My pitch here is to introduce a new SupportedPlatform.WasmFeatures
struct conforming to OptionSet
in the PackageDescription
module.
extension SupportedPlatform {
/// The supported WebAssembly features.
public struct WasmFeatures: Encodable, OptionSet {
public init(rawValue: Int64) {
self.rawValue = rawValue
}
/// The underlying features representation.
public let rawValue: Int64
/// Minimum available feature set.
static let mvp = WasmFeatures([])
/// WebAssembly System Interface is available.
static let wasi = WasmFeatures(rawValue: 1 << 0)
/// Shared linear memory and atomic memory access are available.
static let atomics = WasmFeatures(rawValue: 1 << 1)
/// Fixed-width SIMD is available.
static let simd = WasmFeatures(rawValue: 1 << 2)
}
}
Not all Wasm features are specified here as some of them are too low-level. I've only picked a few that could be useful in the near future, but the list can be easily expanded (as long as we don't have more than 64 features and run out of bits in the rawValue
property).
This way our users would be able to specify features they require in Package.swift
:
// swift-tools-version:5.4
// the Swift toolchain version that supports this is assumed to be 5.4,
// but is not guaranteed
import PackageDescription
let package = Package(
name: "SwiftWasmApp",
platforms: [.wasm([.atomics, .simd])]
// other package settings omitted here for brevity
)
Alternatives considered
Keeping the status quo
We could keep the situation as is, but I'm convinced this would be detrimental to the user experience. We could also wait until WebAssembly support is fully available in the upstream Swift toolchain, but that could put barriers to development and adoption of the SwiftWasm ecosystem. If we discuss this pitch as early as possible and it is accepted, we hope for the implementation to land in the current merge window. If it is rejected, we'll get the necessary feedback and start working on alternatives early enough for this to be resolved soon.
Specifying versions of Wasm hosts and browsers
We could allow specifying browsers and their versions directly as supported platforms:
// swift-tools-version:5.4
// the Swift toolchain version that supports this is assumed to be 5.4,
// but is not guaranteed
import PackageDescription
let package = Package(
name: "SwiftWasmApp",
platforms: [.chrome(68), .safari(15), .firefox(79)]

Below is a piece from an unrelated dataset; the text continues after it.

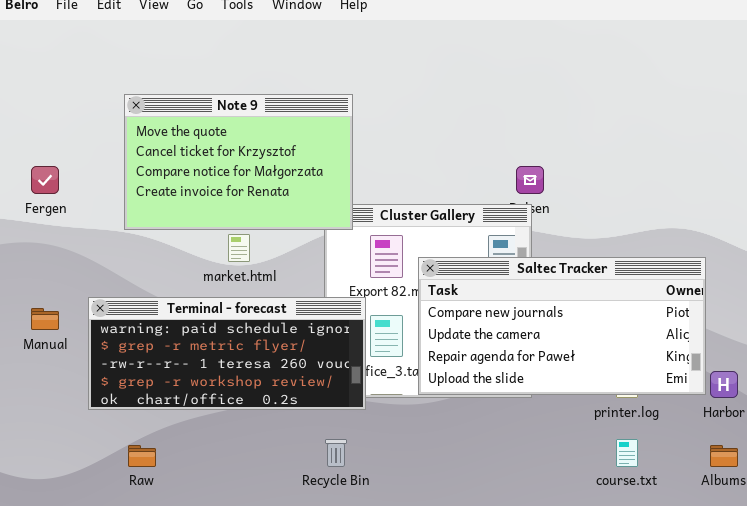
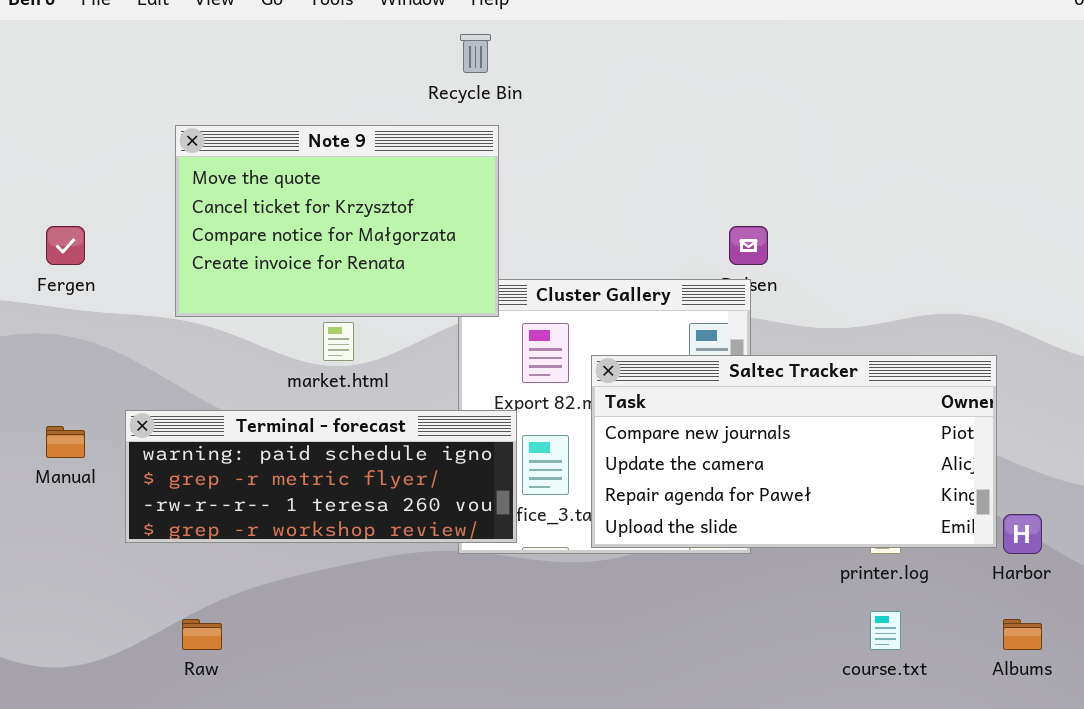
Terminal - forecast: [88,297,366,410] -> [125,410,517,543], resized
Recycle Bin: [325,439,347,467] -> [460,34,491,73], moved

// other package settings omitted here for brevity
)
In this case I guess some part of the toolchain (or just carton
itself in the short term) would have to maintain a database of what features are available in what browser versions. But in the end that would require more infrastructure changes to work. Additionally, specifying Wasm features and browser versions is not mutually exclusive in principle. .wasm(.simd)
could be useful for non-browser WebAssembly hosts, while .firefox(79)
would imply a JavaScript environment and DOM availability, which is also useful to encode in platform requirements.
If the community considers specifying browser versions in the list of support platforms useful, I would prefer this to be discussed as a separate pitch.
Source-level checks
The are different levels of feature checks to discuss. We could also add support for @available
attributes and if #available
runtime checks at the source code level. As we see, Apple platforms support all of these, and what would be the reason to not support them for other platforms? Package-level checks in SwiftPM are easy to implement though (I have a PR for it in the SwiftWasm fork), while the source-level checks should be discussed separately. It still would be interesting to gauge the interest in the community for any of these.
This change is additive, so I don't think it could harm other platforms that Swift supports in some way.
Thanks for reading, and I look forward to your feedback!